Ponad 627 mln zł przychodów polskich klubów
Legia Warszawa zarobiła o 5,21 mln złotych mniej w sezonie 2020-21 w porównaniu do rozgrywek 2019-20, ale mimo wszystko cały czas pozostaje na szczycie piłkarskiej piramidy w Polsce – tak wynika z danych podanych przez firmę Deloitte, która opracowała szczegółowe dane finansowe klubów PKO Bank Polski Ekstraklasy.
Mistrzowie Polski odnotowali przychód na poziomie 119,13 mln zł, co jest kwotą o 5,21 mln mniejszą niż rok temu. Straty odnotowały także dwa inne kluby: Piast Gliwice – 6,05 mln zł oraz Jagiellonia Białystok – 1,1 mln złotych. Najmniejszy przychód w porównaniu z zeszłym rokiem natomiast zaliczyła Wisła Kraków – 0,11 mln złotych, a największy Lech Poznań – 14,87 mln złotych, który minimalnie wyprzedził Raków Częstochowa – 14,53 mln złotych.
W porównaniu z raportem z 2019 roku, kluby z Ekstraklasy zarobiły więcej na działaniach komercyjnych (o 6%) oraz przede wszystkim na prawach telewizyjnych (wzrost o 50%). Natomiast na dniu meczowym odnotowano spadek (72%).
Na transferach największy przychód zanotował Lech. Kolejorz w tym elemencie zdystansował konkurencję – 82,8 mln złotych. Drugie w zestawieniu Zagłębie Lubin może pochwalić się kwotą trzykrotnie mniejszą – 26,4 mln złotych. Najgorzej w tym zestawieniu wypada Podbeskidzie Bielsko-Biała – 0 mln złotych, oraz Stal Mielec i Warta Poznań – 0,2 mln złotych.

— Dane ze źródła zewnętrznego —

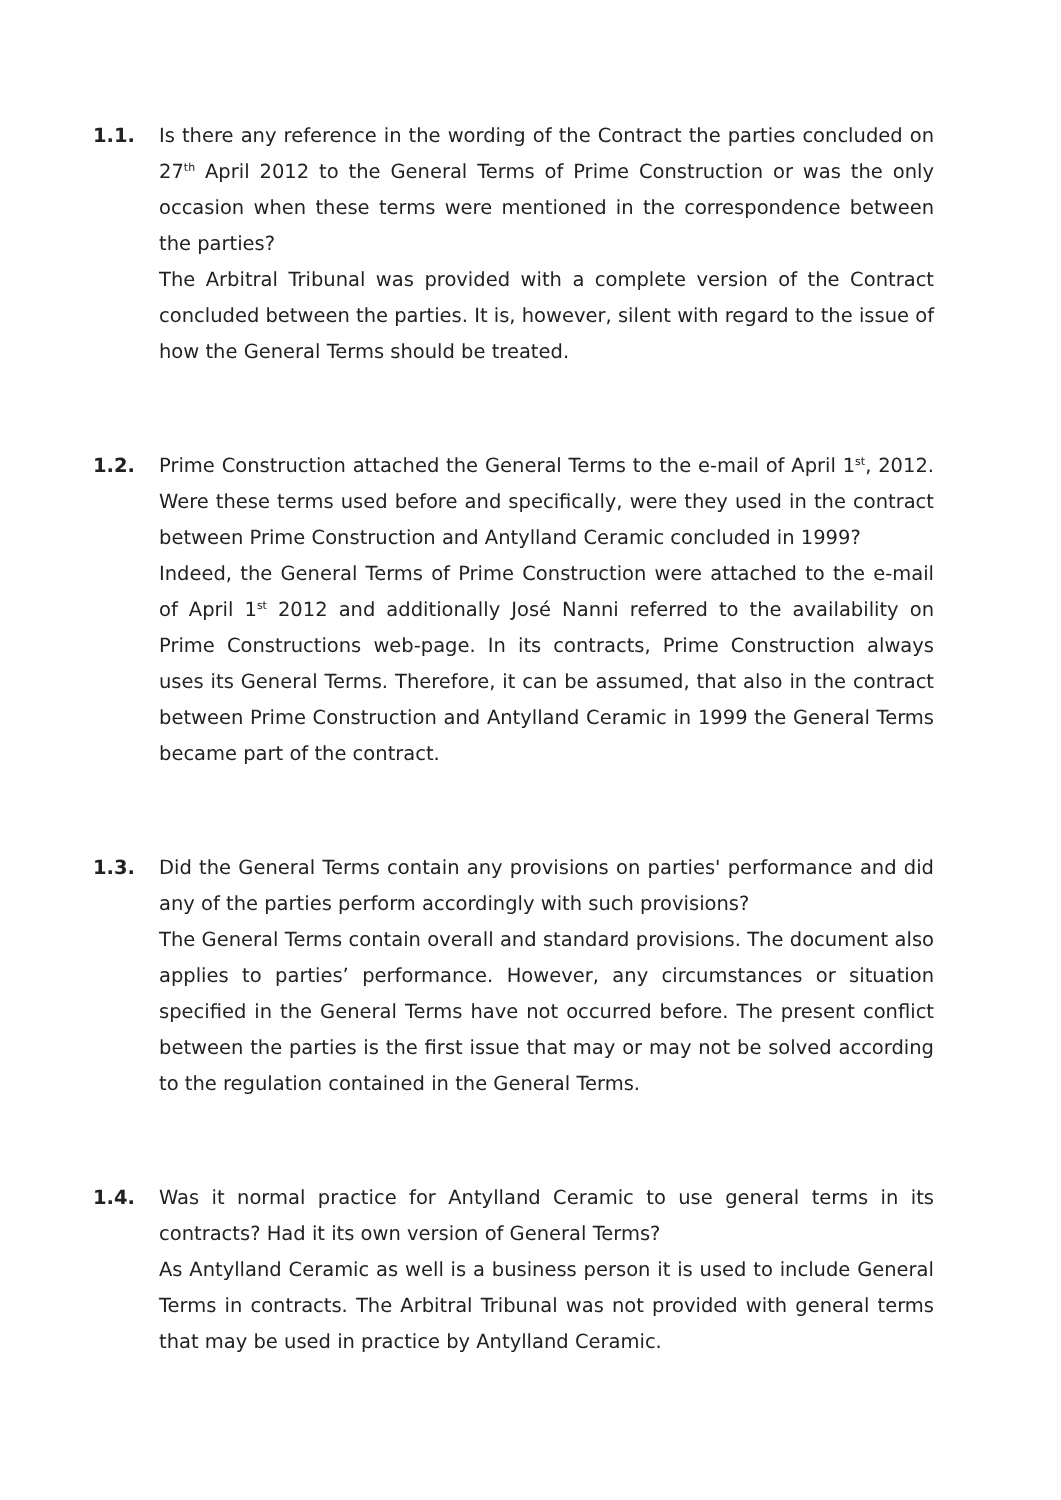1.1. Is there any reference in the wording of the Contract the parties concluded on 27<sup>th</sup> April 2012 to the General Terms of Prime Construction or was the only occasion when these terms were mentioned in the correspondence between the parties?
The Arbitral Tribunal was provided with a complete version of the Contract concluded between the parties. It is, however, silent with regard to the issue of how the General Terms should be treated.
1.2. Prime Construction attached the General Terms to the e-mail of April 1<sup>st</sup>, 2012. Were these terms used before and specifically, were they used in the contract between Prime Construction and Antylland Ceramic concluded in 1999?
Indeed, the General Terms of Prime Construction were attached to the e-mail of April 1<sup>st</sup> 2012 and additionally José Nanni referred to the availability on Prime Constructions web-page. In its contracts, Prime Construction always uses its General Terms. Therefore, it can be assumed, that also in the contract between Prime Construction and Antylland Ceramic in 1999 the General Terms became part of the contract.
1.3. Did the General Terms contain any provisions on parties' performance and did any of the parties perform accordingly with such provisions?
The General Terms contain overall and standard provisions. The document also applies to parties’ performance. However, any circumstances or situation specified in the General Terms have not occurred before. The present conflict between the parties is the first issue that may or may not be solved according to the regulation contained in the General Terms.
1.4. Was it normal practice for Antylland Ceramic to use general terms in its contracts? Had it its own version of General Terms?
As Antylland Ceramic as well is a business person it is used to include General Terms in contracts. The Arbitral Tribunal was not provided with general terms that may be used in practice by Antylland Ceramic.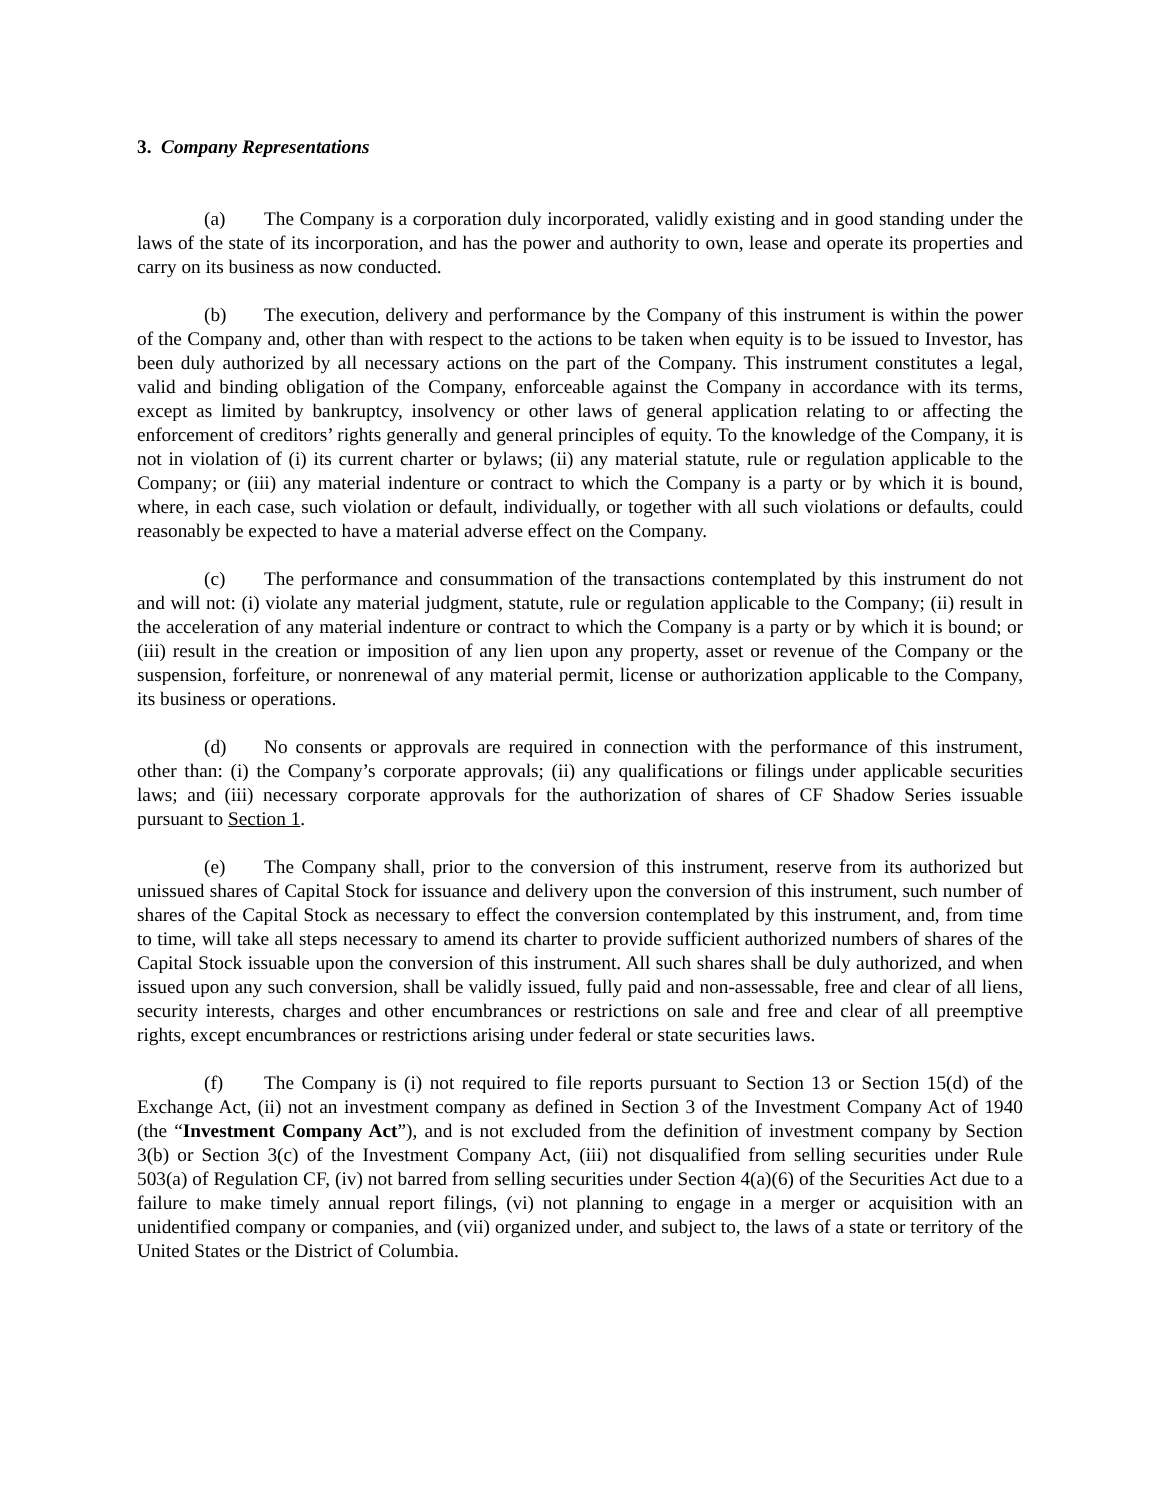3. Company Representations
(a) The Company is a corporation duly incorporated, validly existing and in good standing under the laws of the state of its incorporation, and has the power and authority to own, lease and operate its properties and carry on its business as now conducted.
(b) The execution, delivery and performance by the Company of this instrument is within the power of the Company and, other than with respect to the actions to be taken when equity is to be issued to Investor, has been duly authorized by all necessary actions on the part of the Company. This instrument constitutes a legal, valid and binding obligation of the Company, enforceable against the Company in accordance with its terms, except as limited by bankruptcy, insolvency or other laws of general application relating to or affecting the enforcement of creditors’ rights generally and general principles of equity. To the knowledge of the Company, it is not in violation of (i) its current charter or bylaws; (ii) any material statute, rule or regulation applicable to the Company; or (iii) any material indenture or contract to which the Company is a party or by which it is bound, where, in each case, such violation or default, individually, or together with all such violations or defaults, could reasonably be expected to have a material adverse effect on the Company.
(c) The performance and consummation of the transactions contemplated by this instrument do not and will not: (i) violate any material judgment, statute, rule or regulation applicable to the Company; (ii) result in the acceleration of any material indenture or contract to which the Company is a party or by which it is bound; or (iii) result in the creation or imposition of any lien upon any property, asset or revenue of the Company or the suspension, forfeiture, or nonrenewal of any material permit, license or authorization applicable to the Company, its business or operations.
(d) No consents or approvals are required in connection with the performance of this instrument, other than: (i) the Company’s corporate approvals; (ii) any qualifications or filings under applicable securities laws; and (iii) necessary corporate approvals for the authorization of shares of CF Shadow Series issuable pursuant to Section 1.
(e) The Company shall, prior to the conversion of this instrument, reserve from its authorized but unissued shares of Capital Stock for issuance and delivery upon the conversion of this instrument, such number of shares of the Capital Stock as necessary to effect the conversion contemplated by this instrument, and, from time to time, will take all steps necessary to amend its charter to provide sufficient authorized numbers of shares of the Capital Stock issuable upon the conversion of this instrument. All such shares shall be duly authorized, and when issued upon any such conversion, shall be validly issued, fully paid and non-assessable, free and clear of all liens, security interests, charges and other encumbrances or restrictions on sale and free and clear of all preemptive rights, except encumbrances or restrictions arising under federal or state securities laws.
(f) The Company is (i) not required to file reports pursuant to Section 13 or Section 15(d) of the Exchange Act, (ii) not an investment company as defined in Section 3 of the Investment Company Act of 1940 (the “Investment Company Act”), and is not excluded from the definition of investment company by Section 3(b) or Section 3(c) of the Investment Company Act, (iii) not disqualified from selling securities under Rule 503(a) of Regulation CF, (iv) not barred from selling securities under Section 4(a)(6) of the Securities Act due to a failure to make timely annual report filings, (vi) not planning to engage in a merger or acquisition with an unidentified company or companies, and (vii) organized under, and subject to, the laws of a state or territory of the United States or the District of Columbia.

Doliczając do wcześniejszych kwot także sumy transferowe, liderem zestawienia jest Lech. Kolejorz łącznie może pochwalić się przychodem na poziomie 157,3 mln złotych, a Legia 143,2 mln złotych. Wspomniany duet zdystansował konkurencję – trzecie Zagłębie może pochwalić się 67,7 mln złotych.